*** Information shown ***

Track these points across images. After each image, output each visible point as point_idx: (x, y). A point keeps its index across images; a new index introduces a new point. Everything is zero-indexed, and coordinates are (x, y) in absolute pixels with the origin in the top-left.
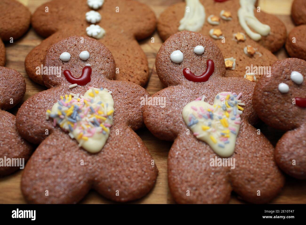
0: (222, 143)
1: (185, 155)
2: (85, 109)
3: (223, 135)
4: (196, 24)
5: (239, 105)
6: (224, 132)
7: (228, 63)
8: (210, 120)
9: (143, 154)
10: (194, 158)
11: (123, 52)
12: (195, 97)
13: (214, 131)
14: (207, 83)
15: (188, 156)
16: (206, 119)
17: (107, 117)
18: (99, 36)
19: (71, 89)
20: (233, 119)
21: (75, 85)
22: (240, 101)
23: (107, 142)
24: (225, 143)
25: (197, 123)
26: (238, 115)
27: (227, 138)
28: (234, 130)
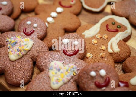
0: (55, 82)
1: (39, 79)
2: (19, 43)
3: (58, 79)
4: (90, 35)
5: (75, 73)
6: (59, 79)
7: (88, 55)
8: (57, 71)
9: (28, 71)
10: (42, 82)
11: (54, 32)
12: (60, 60)
13: (56, 76)
14: (69, 57)
15: (40, 80)
16: (57, 70)
17: (24, 50)
18: (50, 23)
19: (22, 35)
20: (67, 76)
21: (24, 34)
22: (77, 71)
23: (18, 59)
24: (56, 83)
25: (52, 69)
26: (71, 76)
27: (58, 82)
28: (64, 81)
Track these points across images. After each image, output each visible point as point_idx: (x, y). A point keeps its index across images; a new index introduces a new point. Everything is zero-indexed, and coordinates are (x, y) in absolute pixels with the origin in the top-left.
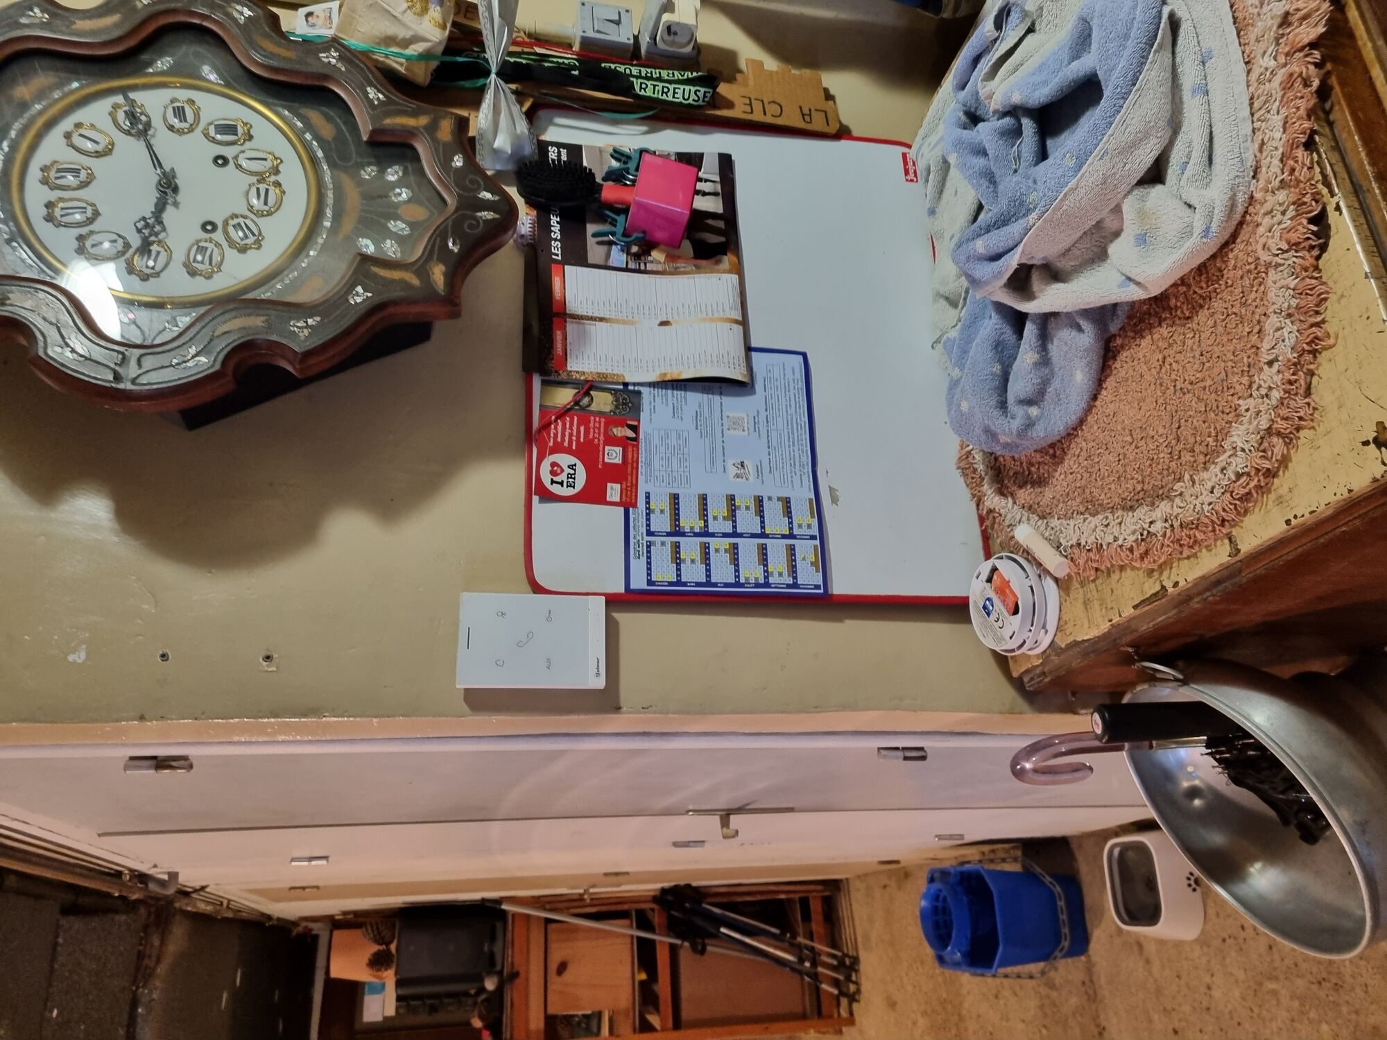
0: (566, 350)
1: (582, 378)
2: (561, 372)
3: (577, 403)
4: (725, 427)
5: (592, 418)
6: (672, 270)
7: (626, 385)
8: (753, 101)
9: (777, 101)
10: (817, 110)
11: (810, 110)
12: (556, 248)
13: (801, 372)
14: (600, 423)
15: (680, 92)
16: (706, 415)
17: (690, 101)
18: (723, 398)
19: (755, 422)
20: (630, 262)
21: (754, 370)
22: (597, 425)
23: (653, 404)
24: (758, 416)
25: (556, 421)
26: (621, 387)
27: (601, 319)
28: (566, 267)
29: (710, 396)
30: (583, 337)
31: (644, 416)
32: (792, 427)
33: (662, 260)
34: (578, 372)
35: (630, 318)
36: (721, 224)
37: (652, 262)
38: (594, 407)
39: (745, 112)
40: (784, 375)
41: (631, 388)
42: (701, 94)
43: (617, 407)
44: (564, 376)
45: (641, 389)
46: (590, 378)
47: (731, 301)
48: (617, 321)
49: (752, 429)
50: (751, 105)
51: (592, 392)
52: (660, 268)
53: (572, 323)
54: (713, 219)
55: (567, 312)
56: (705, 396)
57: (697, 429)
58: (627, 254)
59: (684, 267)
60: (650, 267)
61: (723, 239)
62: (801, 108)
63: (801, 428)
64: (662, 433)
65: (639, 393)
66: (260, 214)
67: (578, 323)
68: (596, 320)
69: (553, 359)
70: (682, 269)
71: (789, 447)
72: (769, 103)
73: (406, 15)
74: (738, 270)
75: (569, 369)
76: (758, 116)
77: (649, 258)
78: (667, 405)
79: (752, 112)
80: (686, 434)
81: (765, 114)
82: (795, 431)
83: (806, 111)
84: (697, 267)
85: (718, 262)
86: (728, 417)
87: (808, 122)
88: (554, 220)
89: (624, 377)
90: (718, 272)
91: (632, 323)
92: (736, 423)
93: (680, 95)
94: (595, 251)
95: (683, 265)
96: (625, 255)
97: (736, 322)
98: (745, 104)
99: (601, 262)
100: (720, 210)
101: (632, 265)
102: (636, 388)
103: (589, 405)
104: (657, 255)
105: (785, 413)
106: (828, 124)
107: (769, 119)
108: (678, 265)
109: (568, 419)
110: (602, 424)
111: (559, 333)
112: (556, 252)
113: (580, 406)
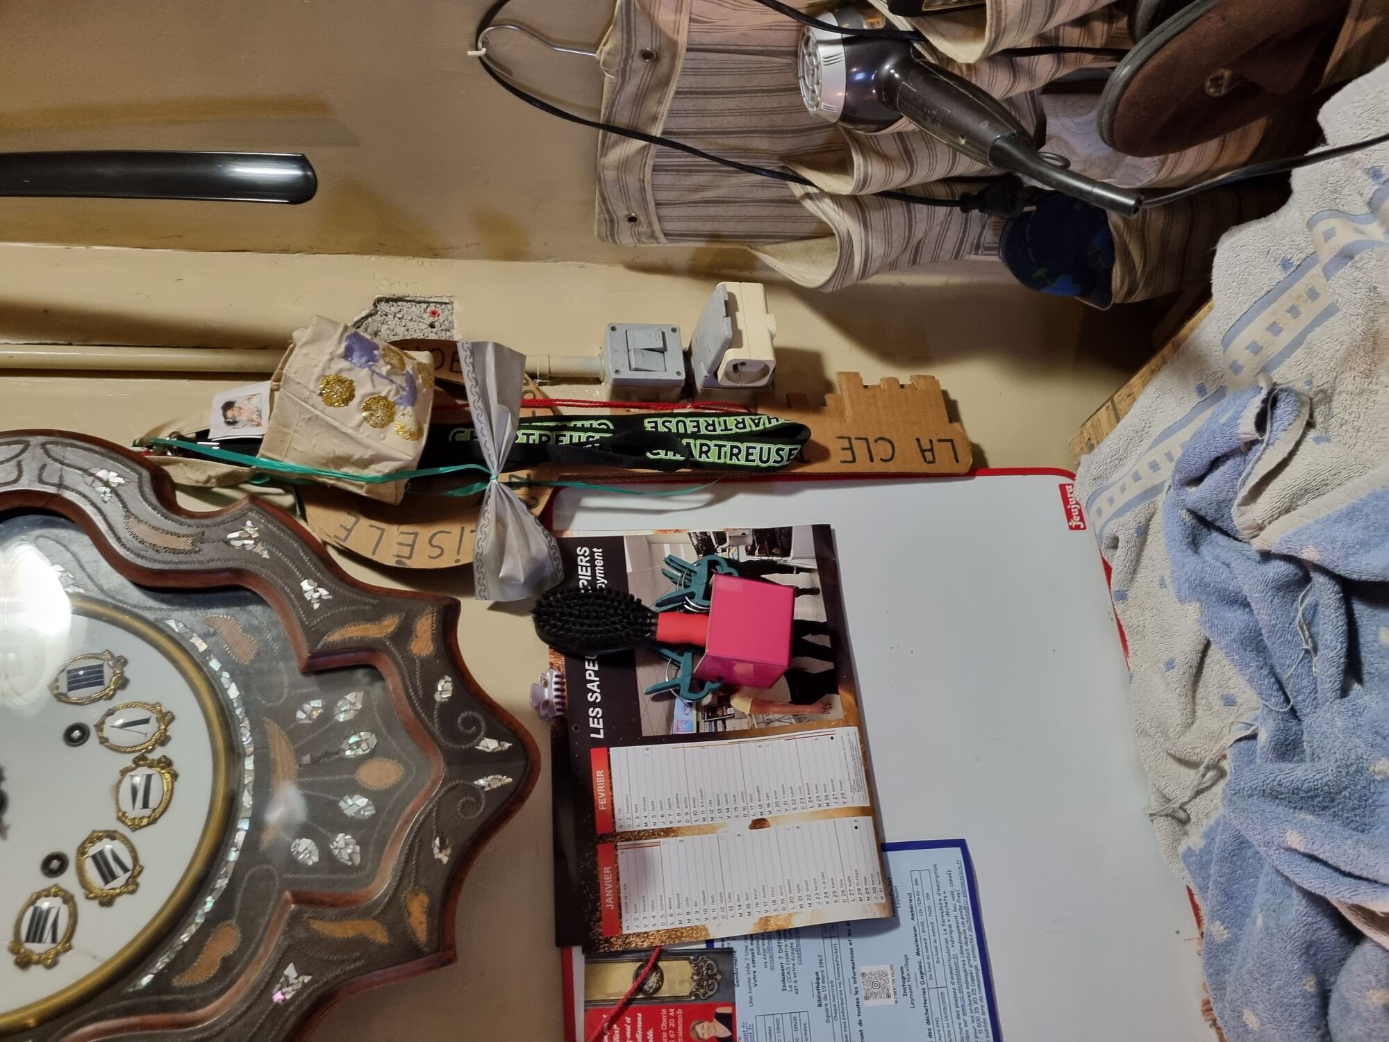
0: (619, 898)
1: (645, 945)
2: (612, 940)
3: (639, 988)
4: (862, 994)
5: (664, 1012)
6: (763, 726)
7: (710, 942)
8: (854, 442)
9: (887, 436)
10: (940, 441)
11: (931, 441)
12: (596, 720)
13: (962, 878)
14: (676, 1017)
15: (756, 452)
16: (832, 978)
17: (771, 463)
18: (854, 941)
19: (903, 978)
20: (702, 722)
21: (894, 884)
22: (672, 1024)
23: (752, 969)
24: (907, 964)
25: (610, 1027)
26: (704, 946)
27: (667, 832)
28: (611, 749)
29: (835, 941)
30: (644, 869)
31: (741, 994)
32: (959, 979)
33: (747, 712)
34: (638, 935)
35: (709, 822)
36: (824, 641)
37: (732, 717)
38: (665, 992)
39: (845, 462)
40: (938, 886)
41: (717, 945)
42: (784, 454)
43: (700, 985)
44: (618, 945)
45: (733, 944)
46: (657, 943)
47: (853, 776)
48: (691, 831)
49: (900, 991)
50: (851, 448)
51: (661, 964)
52: (743, 725)
53: (626, 848)
54: (814, 634)
55: (618, 830)
56: (827, 941)
57: (820, 1005)
58: (698, 710)
59: (779, 720)
60: (731, 725)
61: (829, 666)
62: (918, 440)
63: (973, 981)
64: (769, 1020)
65: (730, 952)
66: (136, 826)
67: (635, 847)
68: (660, 836)
69: (600, 919)
70: (777, 724)
71: (958, 1017)
72: (876, 441)
73: (362, 429)
74: (856, 718)
75: (625, 932)
76: (862, 466)
77: (730, 711)
78: (772, 969)
79: (854, 461)
80: (804, 1016)
81: (872, 460)
82: (964, 986)
83: (926, 446)
84: (799, 719)
85: (828, 707)
86: (863, 974)
87: (930, 462)
88: (591, 669)
89: (706, 930)
90: (829, 725)
91: (712, 830)
92: (877, 984)
93: (756, 457)
94: (651, 715)
95: (777, 716)
96: (694, 712)
97: (864, 811)
98: (844, 449)
99: (661, 732)
100: (823, 619)
101: (705, 728)
102: (726, 946)
103: (658, 989)
104: (740, 704)
105: (946, 955)
106: (957, 461)
107: (878, 467)
108: (771, 717)
109: (628, 1020)
110: (680, 1019)
111: (607, 870)
112: (596, 726)
113: (645, 992)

***

_Your goal_
From the records above, quote only the lines running from the line with "32: (792, 427)" to the line with "53: (572, 323)", both lines included.

_Problem solution_
32: (792, 427)
33: (662, 260)
34: (578, 372)
35: (630, 318)
36: (721, 224)
37: (652, 262)
38: (594, 407)
39: (745, 112)
40: (784, 375)
41: (631, 388)
42: (701, 94)
43: (617, 407)
44: (564, 376)
45: (641, 389)
46: (590, 378)
47: (731, 301)
48: (617, 321)
49: (752, 429)
50: (751, 105)
51: (592, 392)
52: (660, 268)
53: (572, 323)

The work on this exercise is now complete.